Par ailleurs, on peut se demander pourquoi Roselyne Bachelot, qui a si bien su monter au créneau l'an dernier, avec la campagne hyper-médiatisée de vaccination de la grippe A, n'a pas eu la même présence d'esprit, pour avertir le public en ce qui concerne le Médiator, qui aurait fait 500 morts en trente ans! (selon l'AFSSAPS, l'Agence Française de sécurité sanitaire des produits de santé). Etant donné que le Ministère de la Santé était au courant depuis 2007! (Si nous avions encore des doutes sur Roselyne Bachelot et bien maintenant nous sommes fixé, nous voyons bien pour qui elle roule).(1)

Alors, comment des médicaments dangereux pour la santé, peuvent se retrouver dans les pharmacies ? Intéressons-nous de plus près au mode de fonctionnement de la commercialisation des médicaments et les rapports étroits qui existent avec les laboratoires pharmaceutiques privés.
 

La procédure de mise sur le marché.

Par les articles L. 5121-8 et les suivants, du code de la Santé Publique, l'autorisation de mise sur le marché (AMM) d'un médicament est prise, pour la France, par le directeur général de "l'Agence Française de sécurité sanitaire des produits de santé" (AFSSAPS), sur proposition de la commission d'AMM de l'agence. C'est également cette instance qui rédige le "résumé des caractéristiques du produit" (RCP) correspondant à l'usage recommandé pour les praticiens.

L'avis de la commission d'AMM est fondé sur l'évaluation du rapport "bénéfice/risque" du produit, c'est-à-dire l'équilibre entre son efficacité, ses effets secondaires et sa qualité. L'AMM n'est donc pas là pour faire une évaluation comparative des médicaments d'une même catégorie thérapeutique. Elle constitue seulement une absence d'obstacle, à une éventuelle interdiction de commercialisation. Chaque année 5% à 10% des demandes d'AMM se soldent par un refus (ce qui est tout de même très peu).

Pour tout nouveau médicament, le laboratoire qui l'a conçu dépose à l'agence, en contrepartie du paiement d'une redevance, un dossier sur les caractéristiques du produit, des propositions d'indication de traitement et les posologies recommandées, accompagné du résultat des essais cliniques qui ont étaient menés.
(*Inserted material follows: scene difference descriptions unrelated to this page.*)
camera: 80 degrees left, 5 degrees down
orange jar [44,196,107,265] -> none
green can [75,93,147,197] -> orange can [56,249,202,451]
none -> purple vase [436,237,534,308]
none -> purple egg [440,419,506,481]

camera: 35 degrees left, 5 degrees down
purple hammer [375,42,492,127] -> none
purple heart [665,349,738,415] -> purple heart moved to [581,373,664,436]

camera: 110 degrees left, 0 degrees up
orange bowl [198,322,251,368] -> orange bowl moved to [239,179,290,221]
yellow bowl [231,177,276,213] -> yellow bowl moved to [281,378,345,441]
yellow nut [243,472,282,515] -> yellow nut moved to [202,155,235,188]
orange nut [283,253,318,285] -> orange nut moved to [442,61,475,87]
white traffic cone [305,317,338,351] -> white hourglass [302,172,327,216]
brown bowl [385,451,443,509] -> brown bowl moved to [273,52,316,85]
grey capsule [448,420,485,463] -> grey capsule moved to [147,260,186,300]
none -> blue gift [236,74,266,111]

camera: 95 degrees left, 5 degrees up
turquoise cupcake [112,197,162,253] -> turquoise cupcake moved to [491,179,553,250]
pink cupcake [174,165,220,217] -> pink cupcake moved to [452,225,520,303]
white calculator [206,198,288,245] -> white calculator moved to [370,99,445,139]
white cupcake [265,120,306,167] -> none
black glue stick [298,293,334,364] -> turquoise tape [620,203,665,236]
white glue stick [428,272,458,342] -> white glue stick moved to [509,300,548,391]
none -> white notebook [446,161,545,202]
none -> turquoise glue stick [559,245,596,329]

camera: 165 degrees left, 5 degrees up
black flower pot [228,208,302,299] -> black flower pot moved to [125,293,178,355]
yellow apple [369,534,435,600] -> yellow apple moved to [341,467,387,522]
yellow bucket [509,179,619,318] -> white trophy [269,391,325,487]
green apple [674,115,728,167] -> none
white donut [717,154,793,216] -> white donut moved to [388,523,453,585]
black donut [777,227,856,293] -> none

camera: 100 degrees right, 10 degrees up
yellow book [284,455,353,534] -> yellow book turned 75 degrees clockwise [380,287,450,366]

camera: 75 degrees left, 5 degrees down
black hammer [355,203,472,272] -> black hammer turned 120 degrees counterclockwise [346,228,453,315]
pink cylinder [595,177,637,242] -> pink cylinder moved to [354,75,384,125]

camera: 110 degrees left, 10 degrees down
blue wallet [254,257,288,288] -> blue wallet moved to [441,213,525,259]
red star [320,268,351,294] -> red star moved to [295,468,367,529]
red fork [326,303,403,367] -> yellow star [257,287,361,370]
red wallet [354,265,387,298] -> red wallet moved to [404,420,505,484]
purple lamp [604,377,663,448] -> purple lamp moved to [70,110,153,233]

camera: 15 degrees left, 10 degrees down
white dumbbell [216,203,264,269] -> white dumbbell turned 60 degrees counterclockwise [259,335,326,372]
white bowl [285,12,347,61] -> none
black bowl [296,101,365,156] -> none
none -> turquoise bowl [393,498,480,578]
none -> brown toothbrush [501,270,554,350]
Le dossier est ensuite évalué par des experts internes de l'agence, qui ont souvent recours à des spécialistes externes (donc privés), puis soumis à la commission d'AMM. Celle-ci comprend vingt-huit membres nommés par le ministre chargé de la santé (essentiellement des médecins hospitalo-universitaires, des pharmaciens et des toxicologues), auxquels s'ajoutent des représentants des académies de médecine et de pharmacie, de "l'Institut national de la santé et de la recherche médicale" (INSERM) et du "Centre national de la recherche scientifique" (CNRS). Ils doivent tous faire la preuve d'une expérience clinique suffisante et ne doivent (normalement), pas se retrouver dans la position d'un éventuel conflit d'intérêt majeur avec l'industrie pharmaceutique.

 

Comment sont recruté les experts ?

Le système Français se caractérise donc par un recours à des experts extérieurs qui interviennent lors de l'instruction des dossiers de l'AFSSAPS et reçoivent le soutien des experts employés par l'agence.

La plupart de ces experts sont recrutés dans le monde hospitalier ou hospitalo-universitaire, mais le recours à leurs compétences gagneraient à être clarifiées, que ce soit vis-à-vis de leur employeur, ou de la transparence qu'on est en droit d'attendre d'une telle collaboration.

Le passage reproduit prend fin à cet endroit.